Il peggioramento del riscaldamento globale è sotto i nostri occhi: non passa giorno senza un nuovo disastro da qualche parte, Italia inclusa, e persino in California – lo stato più ecologico degli Usa, governato da Jerry Brown, un democratico ambientalista e socialista – Los Angeles ha «bruciato» per molte settimane, facendo centinaia di morti. Un grido d’allarme è stato levato dagli scienziati del clima: «Ci restano solo 12 anni, da qui al 2030, per invertire la rotta», hanno affermato tutti gli esperti, in particolare quelli delle Nazioni Unite. «Se non saranno drasticamente e rapidamente ridotte le emissioni dei gas climalteranti, soprattutto il CO2, i mutamenti climatici avranno conseguenze irreversibili sul nostro ecosistema», specie nei paesi del Sud, più poveri e più esposti alle conseguenze del global warming, del quale sono i meno responsabili – carestie, siccità, scioglimento dei ghiacciai, distruzione della barriera corallina, depauperamento delle specie, migrazioni forzate a causa di inondazioni e altre catastrofi naturali.

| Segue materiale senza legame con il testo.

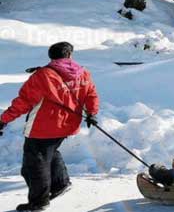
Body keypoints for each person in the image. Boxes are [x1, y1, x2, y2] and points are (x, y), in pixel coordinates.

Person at [0, 42, 100, 212]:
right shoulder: (83, 73)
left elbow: (23, 102)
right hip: (68, 124)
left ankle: (39, 202)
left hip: (43, 127)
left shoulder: (43, 75)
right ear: (69, 55)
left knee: (34, 164)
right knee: (50, 151)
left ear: (51, 56)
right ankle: (60, 183)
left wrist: (3, 120)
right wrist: (92, 113)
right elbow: (91, 94)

L’obiettivo principale dovrebbe dunque essere mantenere la temperatura media mondiale entro 1,5 gradi, 2 al massimo, come stabilito nell’accordo di Parigi del 2015, tenuto conto che in diverse parti del globo questo limite è già stato superato. La recente Conferenza delle parti (Cop 24, Katowice, Polonia, 3-14 dicembre 2018) non ha fatto nessun passo in questa direzione, avendo incontrato fin dall’inizio l’opposizione dei governi dei 4 paesi che insieme producono la metà circa del petrolio su scala mondiale – Usa, Russia, Arabia Saudita, Kuwait, cui si è subito aggiunto il Brasile del presidente Bolsonaro. Secondo loro, il pericolo denunciato dagli scienziati è solo una possibilità, rispetto alla quale non serve fissare obiettivi comuni, vincolanti, cadenzati nel tempo. I delegati dei paesi del Sud e della società civile si sono opposti ma inutilmente, come succede dal 1995, data della prima Conferenza delle parti, e hanno dovuto ripiegare sulla richiesta quasi sempre inevasa di compensazioni finanziarie e trasferimento di tecnologie da parte dei paesi del Nord e delle Nazioni Unite.

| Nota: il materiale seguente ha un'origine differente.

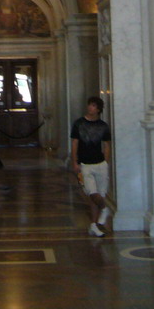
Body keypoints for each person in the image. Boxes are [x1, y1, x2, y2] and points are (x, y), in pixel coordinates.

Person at [70, 95, 112, 237]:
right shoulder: (79, 124)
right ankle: (105, 209)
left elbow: (106, 145)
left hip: (100, 164)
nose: (90, 107)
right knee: (91, 193)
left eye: (93, 105)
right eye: (89, 105)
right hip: (85, 164)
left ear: (98, 109)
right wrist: (74, 162)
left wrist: (105, 162)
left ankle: (94, 225)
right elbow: (75, 143)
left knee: (98, 195)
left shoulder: (103, 126)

E’ accaduto in Polonia quel che era già accaduto in tutte le Cop precedenti: i passi avanti sono procedurali, mentre il disastro procede a passi da gigante. La biosfera può sopravvivere a sconvolgimenti climatici drammatici come quelli attuali, ma lo stesso non si può affermare per le specie viventi. Come è pertanto possibile che si continui ad affidare la soluzione di un problema tanto complesso come la transizione energetica dal fossile alle rinnovabili, a chi ne è la causa? E’possibile perché si è formata una alleanza tra chi inquina e chi è inquinato, tra i produttori di merci e servizi energivori spesso inutili, che soddisfano bisogni indotti, e i consumatori del Nord – e sempre di più anche quelli del Sud – drogati dal consumismo di massa, imperante nella società capitalista.

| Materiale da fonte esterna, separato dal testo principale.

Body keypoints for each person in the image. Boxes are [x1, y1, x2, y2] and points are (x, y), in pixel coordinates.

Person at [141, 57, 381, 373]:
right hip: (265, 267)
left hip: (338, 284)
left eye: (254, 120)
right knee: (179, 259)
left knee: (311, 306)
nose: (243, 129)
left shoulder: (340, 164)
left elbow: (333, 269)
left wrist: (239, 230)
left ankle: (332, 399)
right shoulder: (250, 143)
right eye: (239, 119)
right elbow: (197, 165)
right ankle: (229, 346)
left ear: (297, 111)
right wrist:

Questa deriva è oggi grandemente favorita dal venir meno di una sinistra europea e mondiale, capace di difendere gli interessi dei più. Per rinascere, i partiti di sinistra devono riprendere la critica del capitalismo e favorire la rinascita di una nuova cultura fondata sulla solidarietà e sulla cooperazione, come quella proposta da Papa Bergoglio, secondo cui lo sfruttamento delle persone e quello della terra sono due facce della stessa medaglia. Per invertire la rotta, occorre un cambiamento radicale delle coscienze, che renda desiderabile rifiutare il consumo di massa, per dirla con Alexander Langer. I beni comuni naturali – quelli legati ai quattro elementi identificati da Empedocle – acqua, terra, aria e fuoco – esprimono un sistema di valori alternativi a quelli del capitalismo distruttivo della natura e delle persone, e sono pertanto un orizzonte di futuro possibile. Ma possono esserlo solo nella misura in cui favoriscono pratiche normate di democrazia diretta, integrative e non sostitutive della democrazia di mandato, che resta finora l’unico modello di democrazia, ancorché imperfetta e sempre meno rappresentativa.